* [Available data]
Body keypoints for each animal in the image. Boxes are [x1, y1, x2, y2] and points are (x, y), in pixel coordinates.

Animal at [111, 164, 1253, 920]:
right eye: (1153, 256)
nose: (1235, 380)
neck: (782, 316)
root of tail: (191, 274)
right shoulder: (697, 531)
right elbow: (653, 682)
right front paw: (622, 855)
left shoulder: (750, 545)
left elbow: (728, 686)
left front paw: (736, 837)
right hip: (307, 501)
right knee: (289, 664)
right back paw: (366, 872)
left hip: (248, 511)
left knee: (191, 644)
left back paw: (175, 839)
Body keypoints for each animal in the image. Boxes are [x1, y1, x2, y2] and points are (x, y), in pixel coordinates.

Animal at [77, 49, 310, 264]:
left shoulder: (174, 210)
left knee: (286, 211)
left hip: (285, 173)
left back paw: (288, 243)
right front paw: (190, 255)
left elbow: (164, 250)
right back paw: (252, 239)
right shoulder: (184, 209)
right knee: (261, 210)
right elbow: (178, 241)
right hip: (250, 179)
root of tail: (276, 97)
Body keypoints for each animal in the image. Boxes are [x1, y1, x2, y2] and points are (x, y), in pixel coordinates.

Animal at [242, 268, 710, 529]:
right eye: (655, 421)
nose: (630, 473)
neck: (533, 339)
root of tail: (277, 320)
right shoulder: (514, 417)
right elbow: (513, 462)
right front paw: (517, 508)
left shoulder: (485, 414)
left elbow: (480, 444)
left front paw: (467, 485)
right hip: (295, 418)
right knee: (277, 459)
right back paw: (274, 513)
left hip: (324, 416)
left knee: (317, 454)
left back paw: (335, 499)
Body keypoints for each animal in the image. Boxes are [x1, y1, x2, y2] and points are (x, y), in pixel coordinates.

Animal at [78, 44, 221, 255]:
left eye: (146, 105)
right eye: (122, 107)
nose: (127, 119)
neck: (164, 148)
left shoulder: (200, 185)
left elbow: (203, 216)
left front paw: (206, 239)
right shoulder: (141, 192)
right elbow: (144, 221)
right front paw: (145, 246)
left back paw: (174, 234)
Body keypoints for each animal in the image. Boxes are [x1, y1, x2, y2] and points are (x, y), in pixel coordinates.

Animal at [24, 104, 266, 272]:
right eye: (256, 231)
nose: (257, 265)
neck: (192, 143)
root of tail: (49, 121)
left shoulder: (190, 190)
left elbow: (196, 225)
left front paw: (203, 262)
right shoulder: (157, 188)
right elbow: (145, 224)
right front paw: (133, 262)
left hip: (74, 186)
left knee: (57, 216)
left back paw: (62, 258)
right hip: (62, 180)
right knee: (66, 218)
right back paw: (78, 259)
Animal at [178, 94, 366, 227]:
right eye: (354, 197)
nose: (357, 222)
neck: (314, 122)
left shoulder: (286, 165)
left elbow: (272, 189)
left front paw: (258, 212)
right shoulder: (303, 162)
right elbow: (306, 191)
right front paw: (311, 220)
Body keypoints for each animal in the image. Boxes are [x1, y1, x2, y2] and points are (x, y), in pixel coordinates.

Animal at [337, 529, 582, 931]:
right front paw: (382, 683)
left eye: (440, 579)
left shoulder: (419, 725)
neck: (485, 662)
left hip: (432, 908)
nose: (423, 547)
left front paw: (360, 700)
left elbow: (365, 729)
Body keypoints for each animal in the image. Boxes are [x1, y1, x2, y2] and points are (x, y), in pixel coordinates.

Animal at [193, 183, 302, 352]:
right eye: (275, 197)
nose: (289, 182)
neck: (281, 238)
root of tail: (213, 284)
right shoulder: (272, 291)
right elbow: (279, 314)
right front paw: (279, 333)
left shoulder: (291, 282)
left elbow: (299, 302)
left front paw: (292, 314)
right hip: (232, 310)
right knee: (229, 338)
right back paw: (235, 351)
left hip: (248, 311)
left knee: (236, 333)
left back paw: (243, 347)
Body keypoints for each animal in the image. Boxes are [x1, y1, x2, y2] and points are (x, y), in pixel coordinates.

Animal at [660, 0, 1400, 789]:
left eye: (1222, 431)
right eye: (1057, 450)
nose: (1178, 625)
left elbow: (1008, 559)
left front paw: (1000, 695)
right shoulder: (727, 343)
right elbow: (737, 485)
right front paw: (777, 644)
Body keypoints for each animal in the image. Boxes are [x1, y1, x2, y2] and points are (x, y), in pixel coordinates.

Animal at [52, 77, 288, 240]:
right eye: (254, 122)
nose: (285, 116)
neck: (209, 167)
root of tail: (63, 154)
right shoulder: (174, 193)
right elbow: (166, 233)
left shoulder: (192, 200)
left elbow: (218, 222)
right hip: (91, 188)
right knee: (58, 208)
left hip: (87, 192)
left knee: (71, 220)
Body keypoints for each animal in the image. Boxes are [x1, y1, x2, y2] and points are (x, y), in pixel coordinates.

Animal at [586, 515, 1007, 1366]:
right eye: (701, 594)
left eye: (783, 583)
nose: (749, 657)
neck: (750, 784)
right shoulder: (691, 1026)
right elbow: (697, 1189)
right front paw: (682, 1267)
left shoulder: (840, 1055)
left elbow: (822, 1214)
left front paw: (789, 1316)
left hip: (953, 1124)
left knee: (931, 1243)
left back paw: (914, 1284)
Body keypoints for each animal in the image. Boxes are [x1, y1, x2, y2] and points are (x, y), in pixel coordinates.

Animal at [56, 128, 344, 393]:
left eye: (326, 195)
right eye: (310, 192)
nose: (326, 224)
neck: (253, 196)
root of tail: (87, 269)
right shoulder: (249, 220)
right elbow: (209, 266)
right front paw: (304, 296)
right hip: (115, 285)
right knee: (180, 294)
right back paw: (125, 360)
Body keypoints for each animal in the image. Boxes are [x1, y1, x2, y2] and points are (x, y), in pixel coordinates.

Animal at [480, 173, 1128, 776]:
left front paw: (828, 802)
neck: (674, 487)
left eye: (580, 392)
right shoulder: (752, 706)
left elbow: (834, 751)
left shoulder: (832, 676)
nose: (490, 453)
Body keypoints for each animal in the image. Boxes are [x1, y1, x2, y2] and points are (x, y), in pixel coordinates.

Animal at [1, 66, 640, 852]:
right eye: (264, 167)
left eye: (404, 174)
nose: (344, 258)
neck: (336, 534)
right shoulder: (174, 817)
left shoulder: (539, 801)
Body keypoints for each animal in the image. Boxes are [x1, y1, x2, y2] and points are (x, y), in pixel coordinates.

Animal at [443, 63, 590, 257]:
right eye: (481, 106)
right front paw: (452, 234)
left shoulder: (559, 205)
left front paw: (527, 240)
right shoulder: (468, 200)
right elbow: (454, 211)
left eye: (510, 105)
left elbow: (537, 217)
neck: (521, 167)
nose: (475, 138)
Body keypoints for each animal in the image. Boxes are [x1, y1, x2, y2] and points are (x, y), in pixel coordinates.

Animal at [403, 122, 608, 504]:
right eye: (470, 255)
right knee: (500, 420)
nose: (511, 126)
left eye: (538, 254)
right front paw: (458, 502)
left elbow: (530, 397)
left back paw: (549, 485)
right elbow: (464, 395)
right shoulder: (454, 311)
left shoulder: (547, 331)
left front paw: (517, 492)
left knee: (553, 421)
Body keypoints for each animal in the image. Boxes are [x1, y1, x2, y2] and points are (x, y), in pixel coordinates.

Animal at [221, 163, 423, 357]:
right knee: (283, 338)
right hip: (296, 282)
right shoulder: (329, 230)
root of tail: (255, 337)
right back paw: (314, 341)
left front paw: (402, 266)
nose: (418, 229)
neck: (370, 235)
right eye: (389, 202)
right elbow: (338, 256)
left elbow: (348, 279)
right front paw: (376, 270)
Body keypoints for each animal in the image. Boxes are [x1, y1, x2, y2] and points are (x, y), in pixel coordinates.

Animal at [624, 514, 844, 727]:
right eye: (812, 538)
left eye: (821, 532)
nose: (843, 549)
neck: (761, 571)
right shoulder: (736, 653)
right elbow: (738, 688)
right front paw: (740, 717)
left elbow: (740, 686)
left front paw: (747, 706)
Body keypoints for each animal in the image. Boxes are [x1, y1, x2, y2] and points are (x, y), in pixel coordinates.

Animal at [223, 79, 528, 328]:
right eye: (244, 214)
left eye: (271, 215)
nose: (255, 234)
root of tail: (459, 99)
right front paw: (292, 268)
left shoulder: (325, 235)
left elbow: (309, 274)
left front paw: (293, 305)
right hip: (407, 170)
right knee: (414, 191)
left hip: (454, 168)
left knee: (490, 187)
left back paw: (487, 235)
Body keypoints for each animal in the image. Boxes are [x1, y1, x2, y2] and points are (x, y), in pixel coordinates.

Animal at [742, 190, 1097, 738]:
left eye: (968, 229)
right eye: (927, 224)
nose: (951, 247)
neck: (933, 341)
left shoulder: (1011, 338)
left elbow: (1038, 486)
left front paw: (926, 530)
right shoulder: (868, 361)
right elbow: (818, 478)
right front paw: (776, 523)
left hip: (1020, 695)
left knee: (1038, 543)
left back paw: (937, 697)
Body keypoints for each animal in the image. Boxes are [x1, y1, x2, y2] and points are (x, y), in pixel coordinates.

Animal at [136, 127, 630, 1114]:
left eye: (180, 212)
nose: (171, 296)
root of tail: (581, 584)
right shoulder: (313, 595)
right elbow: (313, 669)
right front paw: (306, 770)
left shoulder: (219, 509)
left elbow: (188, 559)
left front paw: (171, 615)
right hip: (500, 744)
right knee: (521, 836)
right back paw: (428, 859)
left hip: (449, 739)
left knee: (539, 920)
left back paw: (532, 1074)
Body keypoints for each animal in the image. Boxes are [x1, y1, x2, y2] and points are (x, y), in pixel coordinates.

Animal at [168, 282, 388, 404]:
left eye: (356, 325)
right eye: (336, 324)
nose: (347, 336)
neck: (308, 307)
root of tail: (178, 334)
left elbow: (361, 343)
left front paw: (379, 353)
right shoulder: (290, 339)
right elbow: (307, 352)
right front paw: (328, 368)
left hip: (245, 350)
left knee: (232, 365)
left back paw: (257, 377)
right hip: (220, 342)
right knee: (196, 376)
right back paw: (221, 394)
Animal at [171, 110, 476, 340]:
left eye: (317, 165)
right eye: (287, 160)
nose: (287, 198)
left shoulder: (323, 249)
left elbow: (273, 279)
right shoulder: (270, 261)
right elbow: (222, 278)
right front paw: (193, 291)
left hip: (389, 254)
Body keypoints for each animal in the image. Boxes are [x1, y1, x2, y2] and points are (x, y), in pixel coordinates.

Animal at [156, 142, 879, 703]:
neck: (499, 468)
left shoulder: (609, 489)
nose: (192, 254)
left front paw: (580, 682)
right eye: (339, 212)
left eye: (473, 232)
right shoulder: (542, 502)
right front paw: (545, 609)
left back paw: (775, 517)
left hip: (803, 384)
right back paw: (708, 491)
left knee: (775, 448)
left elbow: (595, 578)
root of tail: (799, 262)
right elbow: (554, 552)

* [Task details]
Word for word, restate the listing above from its first line to the line with "left back paw: (174, 234)", keeping both.

* [Answer to the problem]
Body keypoints for each animal in the image. Boxes are [x1, y1, x2, y2] and points are (x, y), in pixel coordinates.

Animal at [111, 164, 1253, 920]:
right eye: (1153, 256)
nose: (1235, 380)
neck: (782, 316)
root of tail: (191, 274)
right shoulder: (697, 531)
right elbow: (653, 682)
right front paw: (622, 855)
left shoulder: (750, 545)
left elbow: (728, 686)
left front paw: (736, 837)
right hip: (307, 501)
right knee: (289, 664)
right back paw: (366, 872)
left hip: (248, 511)
left knee: (191, 644)
left back paw: (175, 839)
Body keypoints for each animal in the image. Boxes are [x1, y1, x2, y2] and points are (x, y), in pixel coordinates.

Animal at [77, 49, 310, 264]:
left shoulder: (174, 210)
left knee: (286, 211)
left hip: (285, 173)
left back paw: (288, 243)
right front paw: (190, 255)
left elbow: (164, 250)
right back paw: (252, 239)
right shoulder: (184, 209)
right knee: (261, 210)
right elbow: (178, 241)
right hip: (250, 179)
root of tail: (276, 97)
Body keypoints for each animal in the image. Boxes are [x1, y1, x2, y2] and points are (x, y), in pixel coordinates.

Animal at [242, 268, 710, 529]:
right eye: (655, 421)
nose: (630, 473)
neck: (533, 339)
root of tail: (277, 320)
right shoulder: (514, 417)
right elbow: (513, 462)
right front paw: (517, 508)
left shoulder: (485, 414)
left elbow: (480, 444)
left front paw: (467, 485)
right hip: (295, 418)
right knee: (277, 459)
right back paw: (274, 513)
left hip: (324, 416)
left knee: (317, 454)
left back paw: (335, 499)
Body keypoints for each animal in the image. Boxes are [x1, y1, x2, y2] and points are (x, y), in pixel coordinates.

Animal at [78, 44, 221, 255]:
left eye: (146, 105)
right eye: (122, 107)
nose: (127, 119)
neck: (164, 148)
left shoulder: (200, 185)
left elbow: (203, 216)
left front paw: (206, 239)
right shoulder: (141, 192)
right elbow: (144, 221)
right front paw: (145, 246)
left back paw: (174, 234)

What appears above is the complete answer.